Event handling improvements

Lastly, one thing we know we will need to improve is our event forwarding mechanism.
Right now each cluster member connects to all others to receive notifications.
With 100 members, this is a pretty substantial amount of TLS connections going on each coming with its associated goroutine.

Some possible options to improve this:

Have some members get selected as event hubs with individual daemons only connecting to one of those members to send and receive all events, those members would then interconnect to each other and relay as we do today. Which in the 100 members case would get us from 9900 total connections down to just 102 connections and with every hub only maintaining 30 connections or so.
Use the shared underlying network between the cluster members to send events on a multicast address. This would require custom encryption though as we can’t run our normal API over TLS on that.

stgraber · April 10, 2019, 7:21am

Short term we should be looking at:

Rate of heartbeats
Ability to have LXD send all DB queries to the debug log, likely through env variable
Use that ability to catch the worst offenders at idle, creation time and container startup

Then we can repeat the 50 nodes / 5000 containers test, hopefully by that point using the 5.0 HWE kernel too and see just how much faster things are.

My hope is that we can sustain at least 1 container/second rate at that point and can identify the next round of improvements, including measuring the impact of the event forwarding to know how to prioritize that work.

stgraber · April 10, 2019, 7:23am

The switch to dqlite 1.0 will also be something else that triggers a re-try to measure the CPU, RAM and network usage after the switch.

roka · April 11, 2019, 10:40am

How were you able to setup fan networking on google compute instances?

I tried it and it did not work as Google assigns unicast address to instances.
If its possible can you send me a little of your gcp configuration?
At present for my setup networking is setup independent of lxd bridge and setup using ansible scripts.

stgraber · April 11, 2019, 2:29pm

You need to manually provide the underlay subnet, in my case it was 10.138.0.0/16 which all my other instances were in.

roka · April 12, 2019, 2:13am

Will it be possible to share the scripts you used to setup gcs fan networking, at present I do it with my own ansible script with manually managed bridge (not lxd managed bridge).

stgraber · April 12, 2019, 3:00am

That part wasn’t scripted, I manually ran lxd init on the first node, which is where the fan networking was selected and the subnet manually entered.

All the other instances then picked up that setting when joining the cluster so there’s no mention of it in any of the scripts and cloud-init metadata that I used.

roka · April 19, 2019, 8:41am

I tried installing using lxd init with underlay network.

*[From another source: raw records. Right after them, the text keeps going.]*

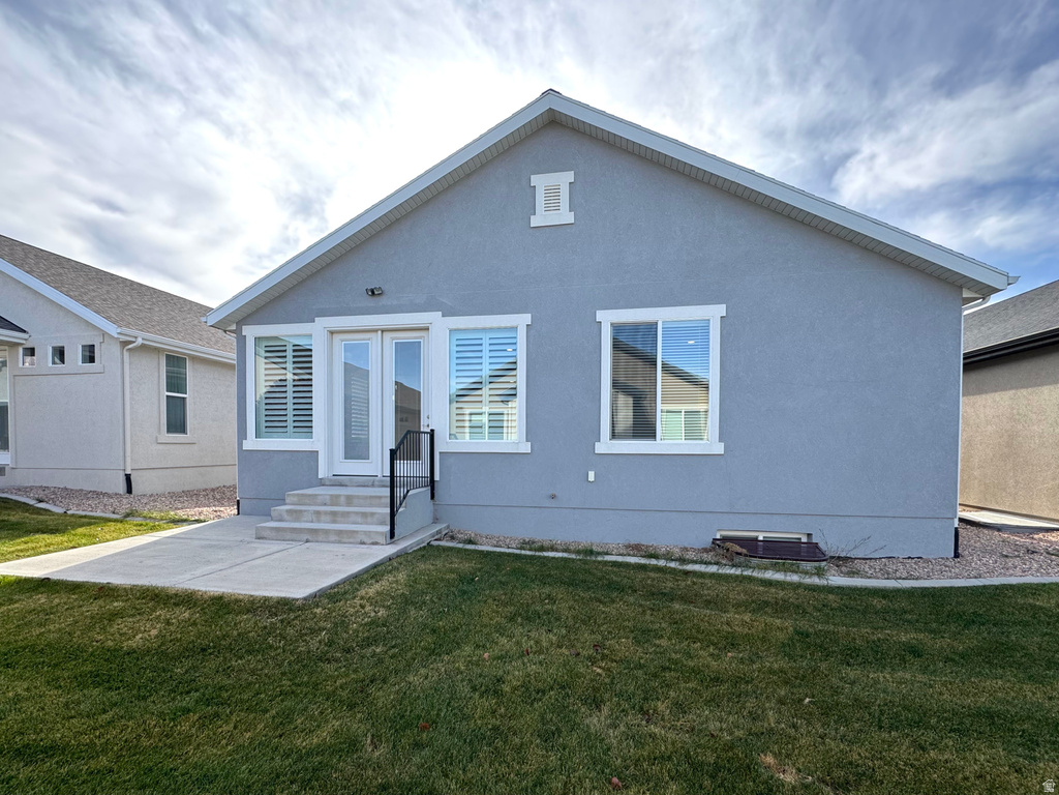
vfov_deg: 85.7
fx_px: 428
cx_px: 530
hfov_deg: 102.1
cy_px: 398
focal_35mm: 14
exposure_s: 1/476
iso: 50
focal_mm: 2.22
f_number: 2.2
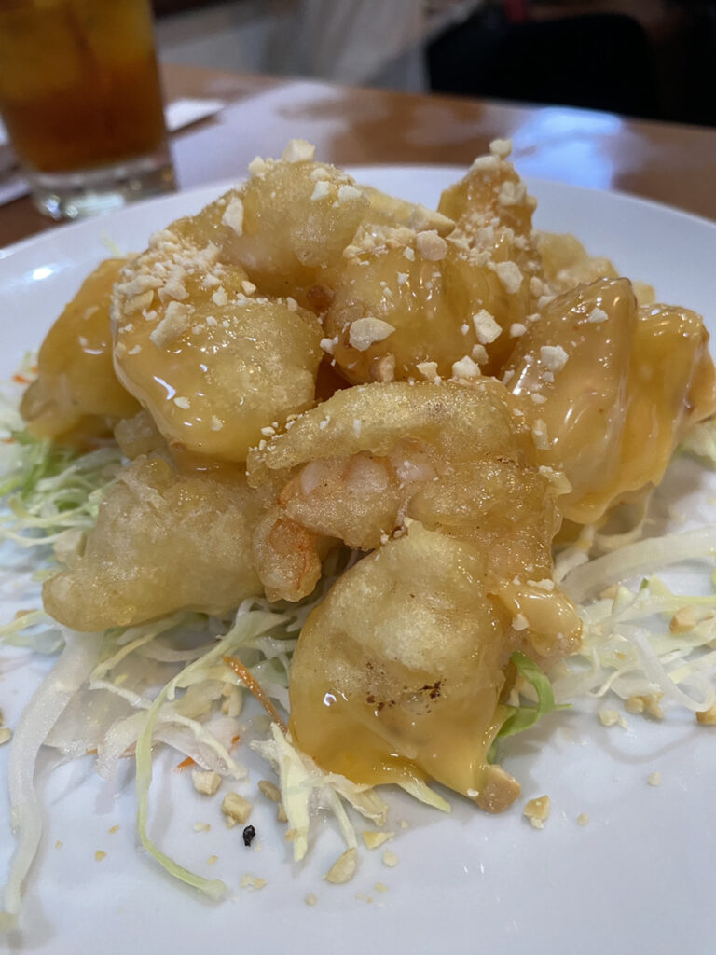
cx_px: 358
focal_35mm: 25
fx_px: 689
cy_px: 478
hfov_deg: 54.9
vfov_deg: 69.4
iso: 320
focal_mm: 4.25
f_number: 1.8
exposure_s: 1/60
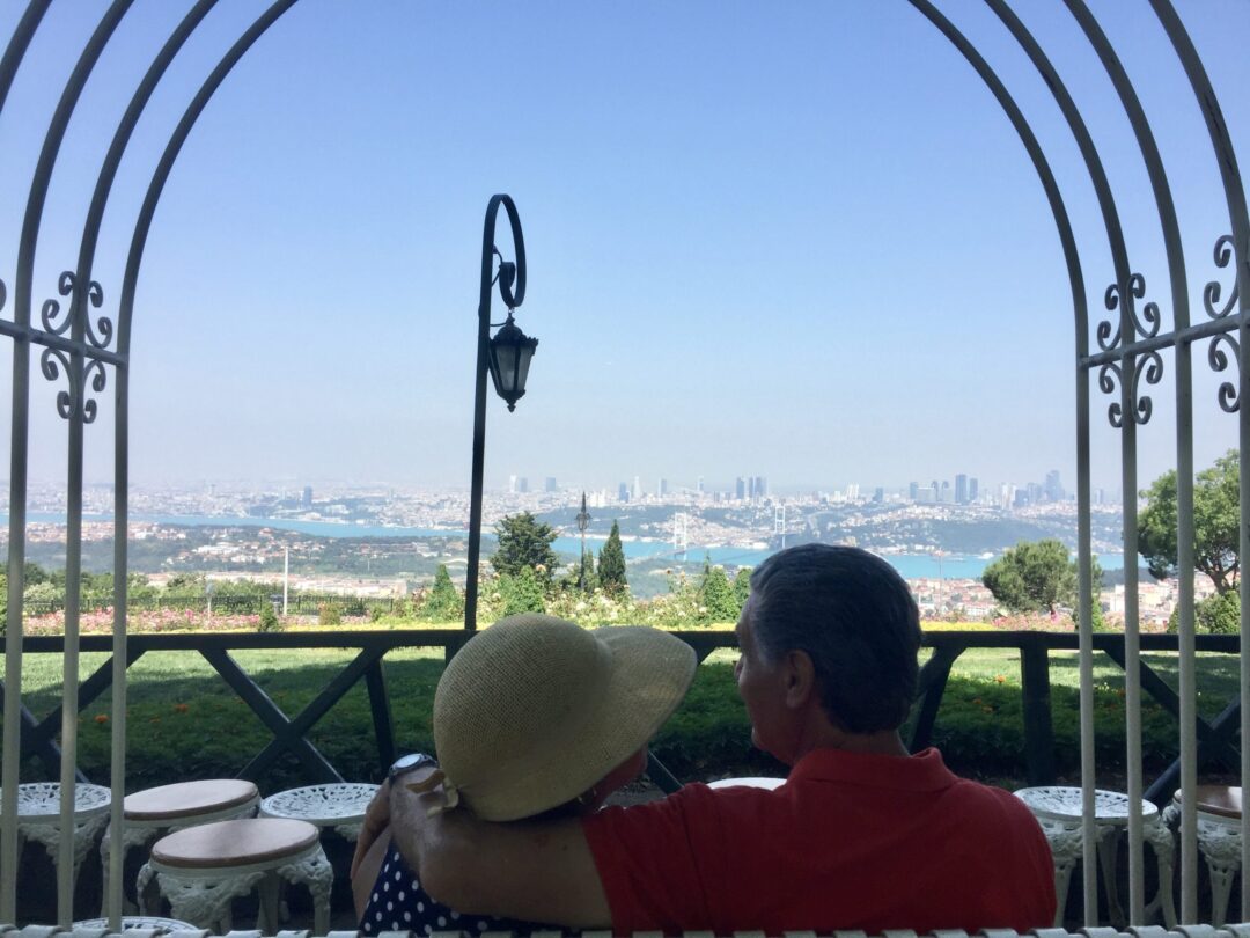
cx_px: 625
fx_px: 1047
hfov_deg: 61.7
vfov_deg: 48.2
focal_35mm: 29
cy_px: 469
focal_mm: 4.15
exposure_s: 1/1522
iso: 32
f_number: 2.2
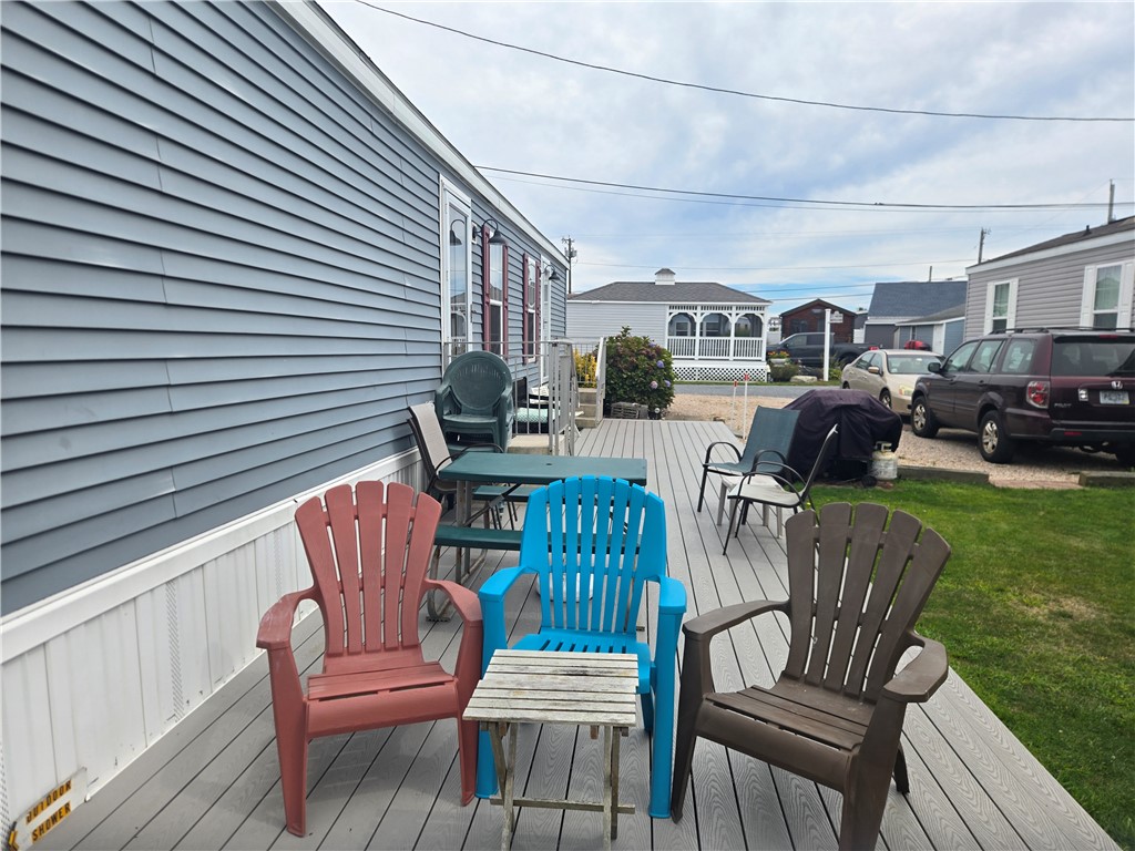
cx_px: 568
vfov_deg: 58.9
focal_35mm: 23
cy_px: 426
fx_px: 754
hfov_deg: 73.9
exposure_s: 1/1538
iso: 25
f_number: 1.8
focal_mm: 5.4
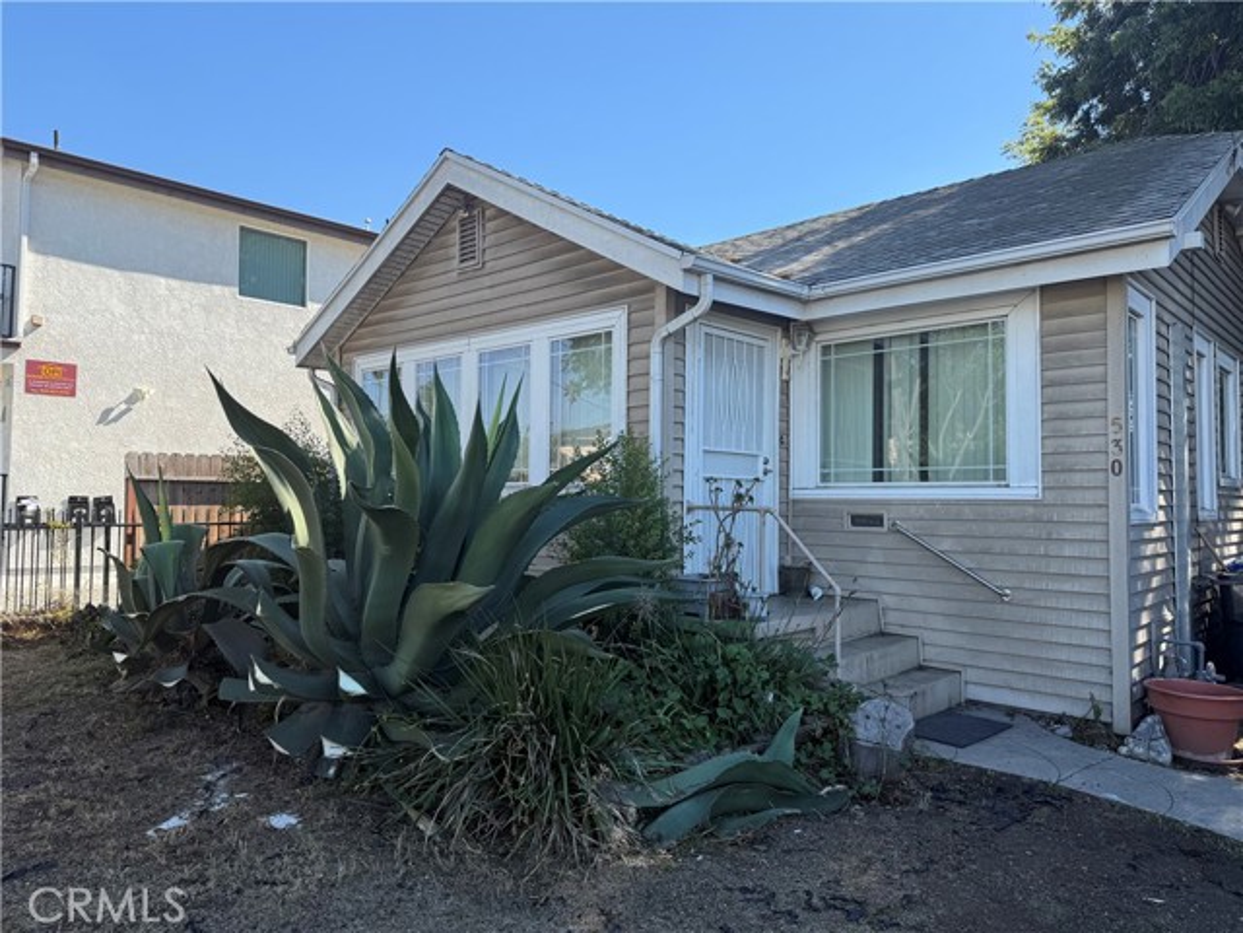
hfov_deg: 71.6
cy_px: 466
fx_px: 862
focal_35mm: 24
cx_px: 622
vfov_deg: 56.8
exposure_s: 1/1770
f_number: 1.78
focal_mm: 6.76
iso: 80
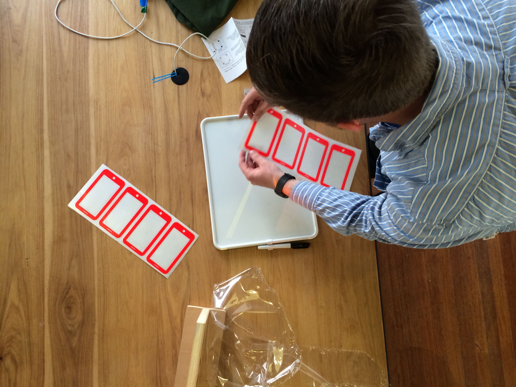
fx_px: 447
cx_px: 258
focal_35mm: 30
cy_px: 194
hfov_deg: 60.0
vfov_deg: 46.8
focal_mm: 4.12
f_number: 2.2
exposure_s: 1/30
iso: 125
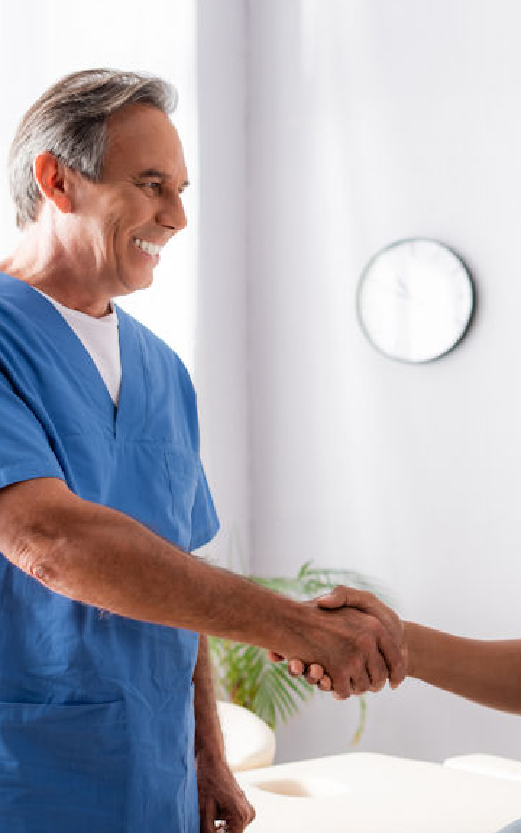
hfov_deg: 20.4
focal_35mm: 62
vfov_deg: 32.9
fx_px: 1407
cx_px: 502
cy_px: 464
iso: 125
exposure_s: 1/200
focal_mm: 35
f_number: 2.8
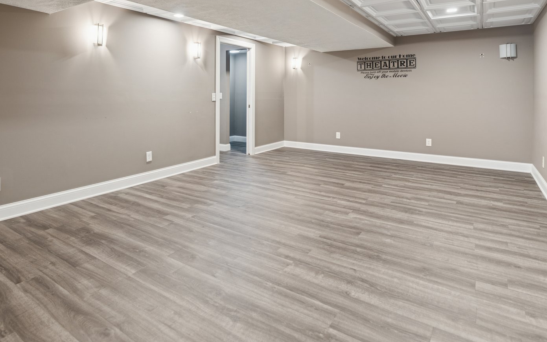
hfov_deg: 82.2
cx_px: 264
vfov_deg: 55.0
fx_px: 313
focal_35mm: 21
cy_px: 93
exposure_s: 1/15
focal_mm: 14
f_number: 2.8
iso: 250
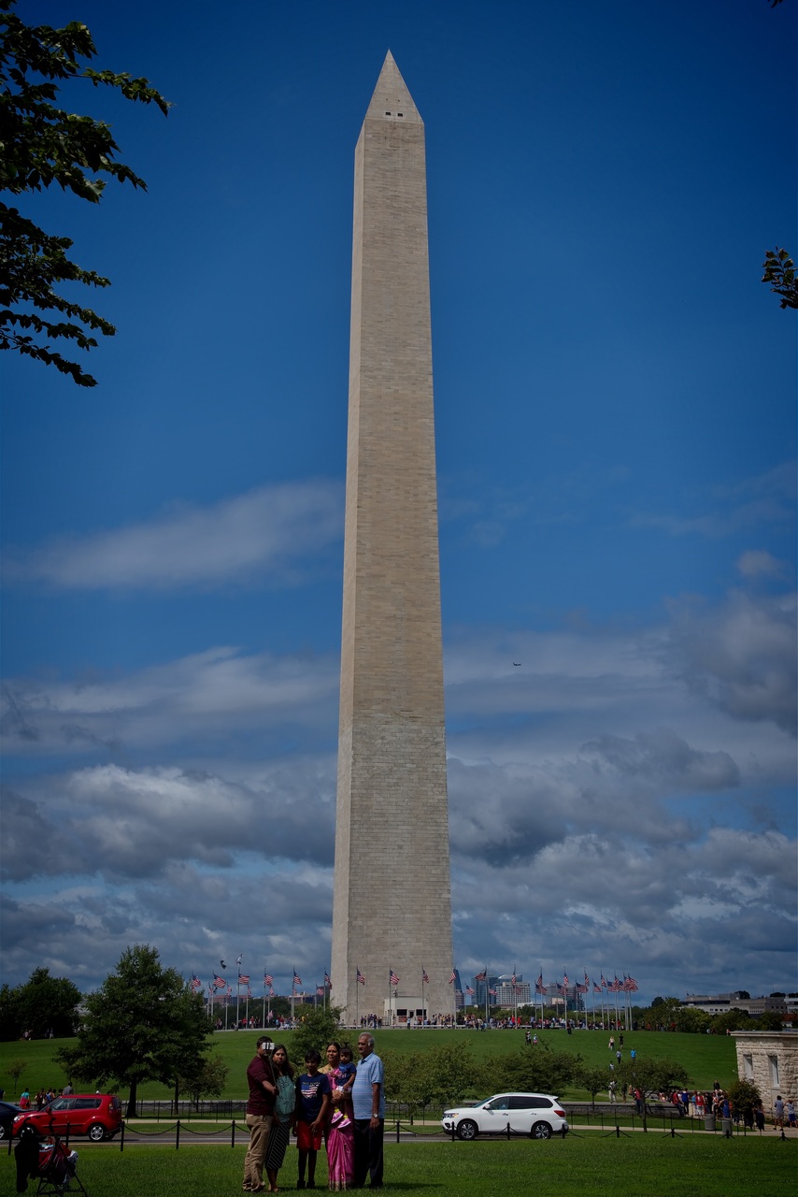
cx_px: 399
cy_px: 598
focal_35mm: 50
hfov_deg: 27.0
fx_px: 1661
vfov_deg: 39.6
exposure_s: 1/500
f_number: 11
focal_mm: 50
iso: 100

It came with an error:

“Error: Failed to create network ‘lxdfan0’: No address found in subnet”

stgraber · April 22, 2019, 3:29am

That’s the error I’d expect if the underlay you provided doesn’t include your host’s address.

roka · April 23, 2019, 3:28am

ok I tried it and it works with giving the underlay. I will try to re-create my cluster using preseed and see if it works.
Just wanted to check with you if lxd init --dump still works. I see this has been removed from lxd init options.
Now the choice is to create preseed manually or by concatenating different commands using lxc info.

stgraber · April 23, 2019, 3:38am

--dump should work fine, though note that it cannot automatically fill cluster joining information as we can’t extract some of that needed data through the API.

If your goal is to join additional nodes through preseeding, the best is to do one manually, then at the end of the interactive lxd init, say yes to printing the preseed, then use that preseed for the others.